Once, I saw Two Hours Traffic with five pieces of plaid clothing between the four members. (One of them had on a plaid jacket over a plaid shirt.) We called it 125 per cent plaid, though it’s questionable why it isn’t still just 100 per cent plaid.

When they were playing Friday night at the It’s Gonna Get Loud Tent, they were a ways off from that. Singer Liam Corcoran was even wearing a suit jacket. Suit jacket Two Hours Traffic? What’s this?

I could try to pull something about their evolving sound out of this and yes, they have changed and polished their music a little over the years. Their live show is better for it. While I haven’t spent as much time with their latest, Foolish Blood, as I have their previous records, the songs translate better live from what I’ve seen.

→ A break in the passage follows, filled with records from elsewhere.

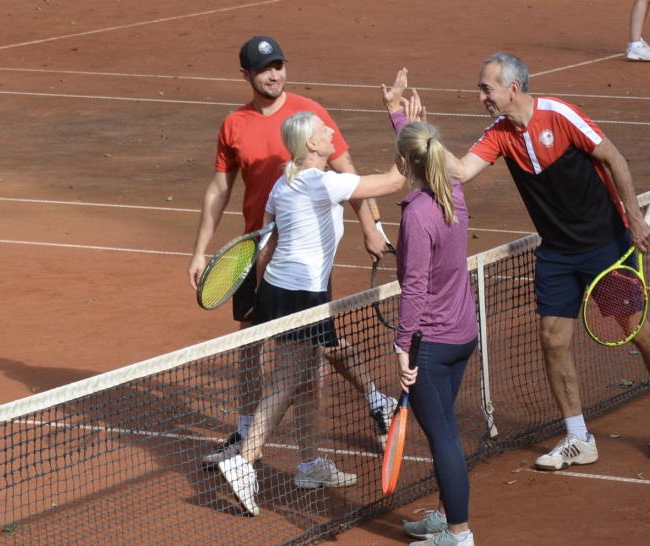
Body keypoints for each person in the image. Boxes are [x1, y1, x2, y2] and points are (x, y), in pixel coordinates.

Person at [429, 53, 650, 471]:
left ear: (512, 88)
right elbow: (459, 171)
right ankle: (578, 437)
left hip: (604, 245)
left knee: (634, 328)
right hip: (556, 253)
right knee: (552, 339)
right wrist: (419, 132)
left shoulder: (560, 115)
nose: (481, 97)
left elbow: (614, 159)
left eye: (486, 89)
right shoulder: (500, 134)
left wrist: (635, 218)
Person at [187, 36, 397, 465]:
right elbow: (219, 188)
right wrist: (200, 250)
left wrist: (371, 227)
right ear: (245, 74)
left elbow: (347, 173)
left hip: (304, 257)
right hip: (255, 252)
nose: (274, 75)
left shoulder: (309, 115)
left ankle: (371, 405)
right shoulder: (234, 125)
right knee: (251, 343)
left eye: (279, 65)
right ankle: (247, 433)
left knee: (315, 349)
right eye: (265, 68)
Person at [217, 110, 407, 515]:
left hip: (280, 291)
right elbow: (394, 181)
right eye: (324, 130)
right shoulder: (323, 183)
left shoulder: (282, 184)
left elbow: (267, 248)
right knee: (286, 381)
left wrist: (261, 298)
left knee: (305, 380)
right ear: (312, 144)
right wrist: (405, 125)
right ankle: (244, 460)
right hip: (303, 295)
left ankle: (309, 465)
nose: (330, 131)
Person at [381, 70, 478, 546]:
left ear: (405, 162)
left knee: (444, 438)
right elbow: (421, 150)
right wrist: (399, 115)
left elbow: (415, 287)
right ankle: (444, 518)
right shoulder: (452, 191)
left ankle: (459, 536)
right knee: (446, 428)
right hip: (463, 335)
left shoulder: (417, 214)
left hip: (431, 347)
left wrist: (403, 347)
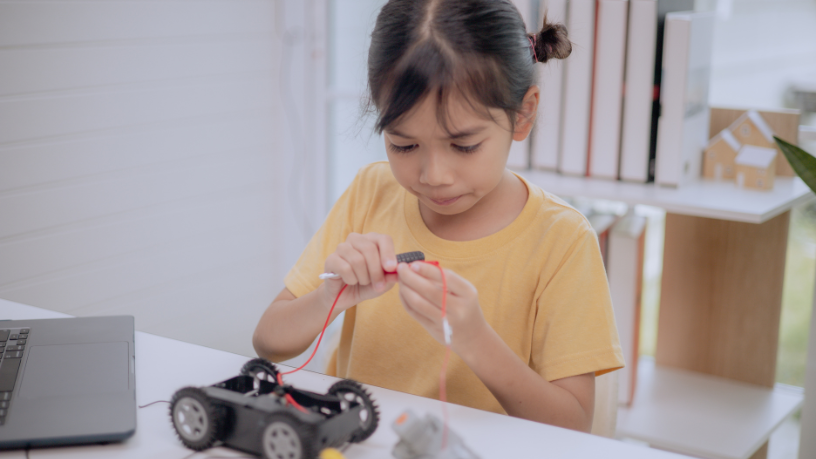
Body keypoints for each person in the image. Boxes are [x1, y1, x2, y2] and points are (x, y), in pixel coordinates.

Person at [253, 0, 623, 433]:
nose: (434, 177)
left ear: (523, 113)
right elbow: (268, 341)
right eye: (403, 146)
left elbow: (573, 425)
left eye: (464, 146)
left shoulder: (561, 240)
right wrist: (334, 296)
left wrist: (475, 340)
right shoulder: (372, 193)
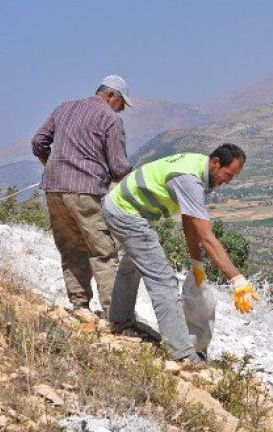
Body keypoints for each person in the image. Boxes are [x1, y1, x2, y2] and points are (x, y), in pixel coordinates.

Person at [103, 144, 259, 365]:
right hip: (126, 212)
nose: (228, 181)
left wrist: (196, 263)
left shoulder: (199, 168)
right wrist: (237, 279)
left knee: (133, 265)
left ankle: (119, 320)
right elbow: (206, 237)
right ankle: (182, 353)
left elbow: (190, 221)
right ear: (215, 162)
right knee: (163, 280)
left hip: (123, 206)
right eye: (228, 174)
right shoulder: (190, 179)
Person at [31, 75, 133, 317]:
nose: (122, 110)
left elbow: (38, 141)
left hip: (54, 189)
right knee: (104, 252)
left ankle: (80, 306)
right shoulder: (110, 118)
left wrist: (51, 165)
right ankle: (114, 314)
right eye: (122, 104)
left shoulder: (64, 108)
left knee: (71, 247)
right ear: (111, 96)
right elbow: (118, 167)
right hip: (86, 191)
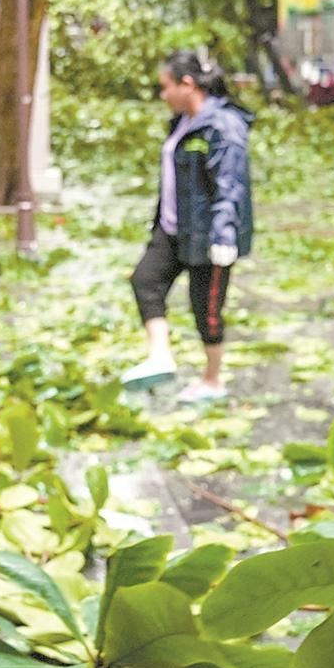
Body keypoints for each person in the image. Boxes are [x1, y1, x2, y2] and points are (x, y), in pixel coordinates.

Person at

Make no mistake, the first few THT records are great. Somehow, the Carillon got like four copies of their breakthrough, 2008’s Little Jabs, and each wound up in the hands of someone who loved it, me included.

Strangely, those songs aren’t buoyed by THT’s energetic performance. After a Foolish Blood track, they jumped into “Whenever We Finish” and “Weightless One”, a pair of earlier gems for the P.E.I. power-pop group that fell surprisingly flat live. Whereas the new material seems built for the stage.

They were followed in the tent by their tour mates, Regina’s own Rah Rah. The group — performing as a five piece tonight — are still touring behind The Poet’s Dead, their most focused, most well written and simply best album to date. That’s translated to their live show. They fucking rock.

If you wanted to find a criticism, it would have to be that their sets feel really rehearsed now. With all the switching they have to do — which might be cut down from their days touring Breaking Hearts, actually — and how seamless they make it, they’ve honed a set that you can’t see them deviating from. You don’t get the impression that they could play anything from their albums at anytime. This is mostly a fleeting quibble.

Near the end of the show, band member Kristina Hedlund releases three inflatable letters — R-A-H — into the crowd. I’m standing beside Gregory “G-Beat” Beatty this whole time and when the letters reach him, he does nothing. He just stands there with his hands in his pockets, letting the letters bump up against him. I get the impression that if he were locked in a room and forced to battle these balloons, the balloons would win. Eventually, they do; he takes off before the set is over.